Он придвинул диван к стене с фотографиями и лёг. Теперь все те Леа, у которых глаза были опущены, казалось, проявляли к нему живой интерес. «Но это же только кажется, я прекрасно знаю. Что же ты рассчитывала оставить мне после себя, моя Нунун, когда отсылала меня прочь? Тебе дёшево обошлось твоё благородство, ты знала, что такое Ангел, ты рисковала немногим. Но за то, что ты родилась на столько лет раньше меня, за то, что я полюбил тебя сильнее, чем всех женщин в мире, мы оба жестоко наказаны: ты – тем, что отжила и утешилась самым постыдным образом, а я… Я, в тех случаях, когда люди ссылаются на то, что "была война", мог бы сказать: "Была Леа"… Леа, война… Я думал, что давно забыл и её, и фронт, однако это Леа и война вытолкнули меня из моего времени. Теперь мне нигде нет настоящего места…»

Он придвинул столик поближе к дивану, чтобы взглянуть на часы.

«Половина шестого. Старуха вернётся не раньше чем через неделю… Сегодня только первый день, как её нет. А что, если она умрёт по дороге?..»

Он заёрзал на диване, закурил, налил себе остывшего кофе. «Неделя. Не слишком ли многого я жду? Через неделю… что она может мне рассказать? Я наизусть знаю историю про скачки в Отёйле, про ссору в Лоншане, историю про разрыв – а когда она мне расскажет их все, расскажет и так, и этак, по-всякому, – что будет потом?.. Больше ничего. Через неделю эта старуха, которую я дожидаюсь с таким нетерпением, точно она должна сделать мне обезболивающий укол, будет здесь и… и не принесёт с собой ничего».

Он посмотрел с мольбой на свою самую любимую фотографию. Но этот портрет уже не вызвал у него прежней обиды, прежнего восторга, прежнего трепета.

Он заметался на диване, невольно совершая движения человека, который хочет броситься с высоты вниз и не решается.

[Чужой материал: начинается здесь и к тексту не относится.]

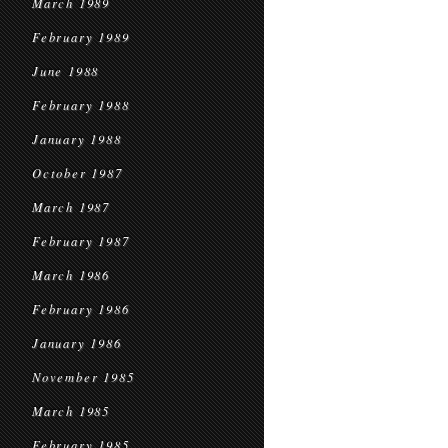
March 1989
February 1989
June 1988
February 1988
January 1988
October 1987
March 1987
February 1987
March 1986
February 1986
January 1986
November 1985
March 1985
February 1985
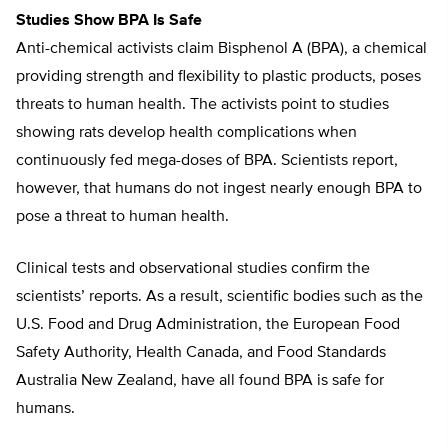
Studies Show BPA Is Safe
Anti-chemical activists claim Bisphenol A (BPA), a chemical
providing strength and flexibility to plastic products, poses
threats to human health. The activists point to studies
showing rats develop health complications when
continuously fed mega-doses of BPA. Scientists report,
however, that humans do not ingest nearly enough BPA to
pose a threat to human health.
Clinical tests and observational studies confirm the
scientists’ reports. As a result, scientific bodies such as the
U.S. Food and Drug Administration, the European Food
Safety Authority, Health Canada, and Food Standards
Australia New Zealand, have all found BPA is safe for
humans.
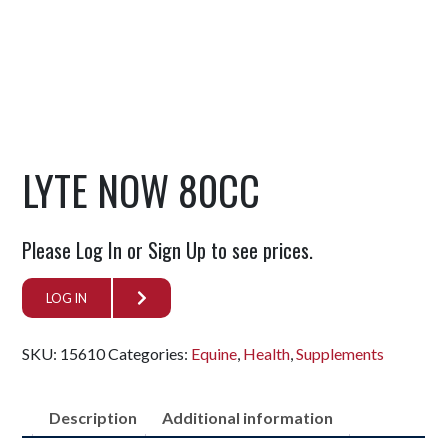
LYTE NOW 80CC
Please Log In or Sign Up to see prices.
LOG IN
SKU:
15610
Categories:
Equine
,
Health
,
Supplements
Description
Additional information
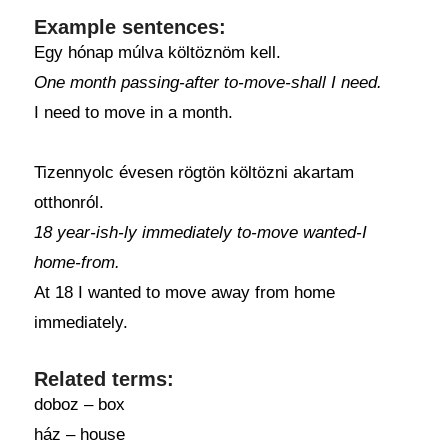
Example sentences:
Egy hónap múlva költöznöm kell.
One month passing-after to-move-shall I need.
I need to move in a month.
Tizennyolc évesen rögtön költözni akartam
otthonról.
18 year-ish-ly immediately to-move wanted-I
home-from.
At 18 I wanted to move away from home
immediately.
Related terms:
doboz – box
ház – house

Он сделал попытку взвинтить себя, принялся громко стенать и взывать: «Нунун, моя Нунун!», силясь убедить себя, будто он в исступлении. Но потом, устыдившись, замолк, ибо прекрасно знал, что ему не нужно впадать в исступление, чтобы взять со столика плоский револьвер. Не вставая, он поискал удобную позу, наконец лёг на согнутую в локте правую руку, которой держал револьвер, и приложил к уху утонувшее в подушках дуло. Рука у него сразу же затекла, и он понял, что, если не поторопится, деревенеющие пальцы откажутся ему повиноваться. И он поторопился, тихо застонал от усилия, потому что рука его, придавленная тяжестью тела, была скована, и больше ничего уже не испытал в жизни, кроме напряжения указательного пальца, нажавшего на маленький стальной выступ с тонкой насечкой.